__Prompt__
Each entry, in full: copy it out exactly.

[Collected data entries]
══════
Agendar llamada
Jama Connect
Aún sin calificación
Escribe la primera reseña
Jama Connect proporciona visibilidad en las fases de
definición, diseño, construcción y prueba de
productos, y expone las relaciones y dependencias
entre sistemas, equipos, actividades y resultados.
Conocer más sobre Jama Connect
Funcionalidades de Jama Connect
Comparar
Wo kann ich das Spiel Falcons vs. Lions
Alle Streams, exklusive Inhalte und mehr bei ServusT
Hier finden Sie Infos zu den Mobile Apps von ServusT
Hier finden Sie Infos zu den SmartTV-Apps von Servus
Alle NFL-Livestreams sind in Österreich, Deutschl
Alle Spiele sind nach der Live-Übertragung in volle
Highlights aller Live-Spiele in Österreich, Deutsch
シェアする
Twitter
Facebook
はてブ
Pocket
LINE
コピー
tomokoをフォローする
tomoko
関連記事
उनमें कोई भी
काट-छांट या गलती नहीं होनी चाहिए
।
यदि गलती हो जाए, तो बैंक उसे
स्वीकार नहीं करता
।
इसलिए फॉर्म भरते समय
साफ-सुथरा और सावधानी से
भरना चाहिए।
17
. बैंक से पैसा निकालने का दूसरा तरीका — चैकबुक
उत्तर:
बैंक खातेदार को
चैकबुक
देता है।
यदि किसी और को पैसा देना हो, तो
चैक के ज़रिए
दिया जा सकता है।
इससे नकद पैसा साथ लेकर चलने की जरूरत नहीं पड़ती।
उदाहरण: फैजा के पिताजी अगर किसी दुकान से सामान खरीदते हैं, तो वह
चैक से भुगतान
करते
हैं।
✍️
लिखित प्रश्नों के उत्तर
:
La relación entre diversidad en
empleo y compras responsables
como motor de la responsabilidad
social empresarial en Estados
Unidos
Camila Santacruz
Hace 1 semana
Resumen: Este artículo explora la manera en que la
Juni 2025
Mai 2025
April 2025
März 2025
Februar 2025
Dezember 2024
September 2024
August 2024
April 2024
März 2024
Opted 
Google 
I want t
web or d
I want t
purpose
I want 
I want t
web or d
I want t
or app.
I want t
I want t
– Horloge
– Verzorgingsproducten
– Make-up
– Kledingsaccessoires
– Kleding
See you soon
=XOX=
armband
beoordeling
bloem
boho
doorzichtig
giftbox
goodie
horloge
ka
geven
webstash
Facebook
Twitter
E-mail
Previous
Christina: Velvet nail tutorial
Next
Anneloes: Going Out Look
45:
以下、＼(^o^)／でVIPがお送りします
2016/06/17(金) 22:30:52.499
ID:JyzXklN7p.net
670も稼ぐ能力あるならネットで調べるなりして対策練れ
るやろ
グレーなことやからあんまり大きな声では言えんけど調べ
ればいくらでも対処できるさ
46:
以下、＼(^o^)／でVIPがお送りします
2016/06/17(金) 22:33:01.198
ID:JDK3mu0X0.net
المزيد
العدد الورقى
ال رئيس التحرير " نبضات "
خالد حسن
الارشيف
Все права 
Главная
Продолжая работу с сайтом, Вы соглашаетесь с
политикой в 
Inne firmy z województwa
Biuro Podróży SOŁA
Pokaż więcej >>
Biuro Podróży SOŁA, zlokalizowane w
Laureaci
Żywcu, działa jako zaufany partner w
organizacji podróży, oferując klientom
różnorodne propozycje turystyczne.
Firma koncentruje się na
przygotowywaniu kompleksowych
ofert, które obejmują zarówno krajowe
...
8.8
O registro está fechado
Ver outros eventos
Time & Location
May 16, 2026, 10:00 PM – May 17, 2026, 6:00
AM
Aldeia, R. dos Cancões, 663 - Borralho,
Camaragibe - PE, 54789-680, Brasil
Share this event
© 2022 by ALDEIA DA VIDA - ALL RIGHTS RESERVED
══════
__Answer to the exercise__
Agendar llamada
Jama Connect
Aún sin calificación
Escribe la primera reseña
Jama Connect proporciona visibilidad en las fases de
definición, diseño, construcción y prueba de
productos, y expone las relaciones y dependencias
entre sistemas, equipos, actividades y resultados.
Conocer más sobre Jama Connect
Funcionalidades de Jama Connect
Comparar
Wo kann ich das Spiel Falcons vs. Lions
Alle Streams, exklusive Inhalte und mehr bei ServusT
Hier finden Sie Infos zu den Mobile Apps von ServusT
Hier finden Sie Infos zu den SmartTV-Apps von Servus
Alle NFL-Livestreams sind in Österreich, Deutschl
Alle Spiele sind nach der Live-Übertragung in volle
Highlights aller Live-Spiele in Österreich, Deutsch
シェアする
Twitter
Facebook
はてブ
Pocket
LINE
コピー
tomokoをフォローする
tomoko
関連記事
उनमें कोई भी
काट-छांट या गलती नहीं होनी चाहिए
।
यदि गलती हो जाए, तो बैंक उसे
स्वीकार नहीं करता
।
इसलिए फॉर्म भरते समय
साफ-सुथरा और सावधानी से
भरना चाहिए।
17
. बैंक से पैसा निकालने का दूसरा तरीका — चैकबुक
उत्तर:
बैंक खातेदार को
चैकबुक
देता है।
यदि किसी और को पैसा देना हो, तो
चैक के ज़रिए
दिया जा सकता है।
इससे नकद पैसा साथ लेकर चलने की जरूरत नहीं पड़ती।
उदाहरण: फैजा के पिताजी अगर किसी दुकान से सामान खरीदते हैं, तो वह
चैक से भुगतान
करते
हैं।
✍️
लिखित प्रश्नों के उत्तर
:
La relación entre diversidad en
empleo y compras responsables
como motor de la responsabilidad
social empresarial en Estados
Unidos
Camila Santacruz
Hace 1 semana
Resumen: Este artículo explora la manera en que la
Juni 2025
Mai 2025
April 2025
März 2025
Februar 2025
Dezember 2024
September 2024
August 2024
April 2024
März 2024
Opted 
Google 
I want t
web or d
I want t
purpose
I want 
I want t
web or d
I want t
or app.
I want t
I want t
– Horloge
– Verzorgingsproducten
– Make-up
– Kledingsaccessoires
– Kleding
See you soon
=XOX=
armband
beoordeling
bloem
boho
doorzichtig
giftbox
goodie
horloge
ka
geven
webstash
Facebook
Twitter
E-mail
Previous
Christina: Velvet nail tutorial
Next
Anneloes: Going Out Look
45:
以下、＼(^o^)／でVIPがお送りします
2016/06/17(金) 22:30:52.499
ID:JyzXklN7p.net
670も稼ぐ能力あるならネットで調べるなりして対策練れ
るやろ
グレーなことやからあんまり大きな声では言えんけど調べ
ればいくらでも対処できるさ
46:
以下、＼(^o^)／でVIPがお送りします
2016/06/17(金) 22:33:01.198
ID:JDK3mu0X0.net
المزيد
العدد الورقى
ال رئيس التحرير " نبضات "
خالد حسن
الارشيف
Все права 
Главная
Продолжая работу с сайтом, Вы соглашаетесь с
политикой в 
Inne firmy z województwa
Biuro Podróży SOŁA
Pokaż więcej >>
Biuro Podróży SOŁA, zlokalizowane w
Laureaci
Żywcu, działa jako zaufany partner w
organizacji podróży, oferując klientom
różnorodne propozycje turystyczne.
Firma koncentruje się na
przygotowywaniu kompleksowych
ofert, które obejmują zarówno krajowe
...
8.8
O registro está fechado
Ver outros eventos
Time & Location
May 16, 2026, 10:00 PM – May 17, 2026, 6:00
AM
Aldeia, R. dos Cancões, 663 - Borralho,
Camaragibe - PE, 54789-680, Brasil
Share this event
© 2022 by ALDEIA DA VIDA - ALL RIGHTS RESERVED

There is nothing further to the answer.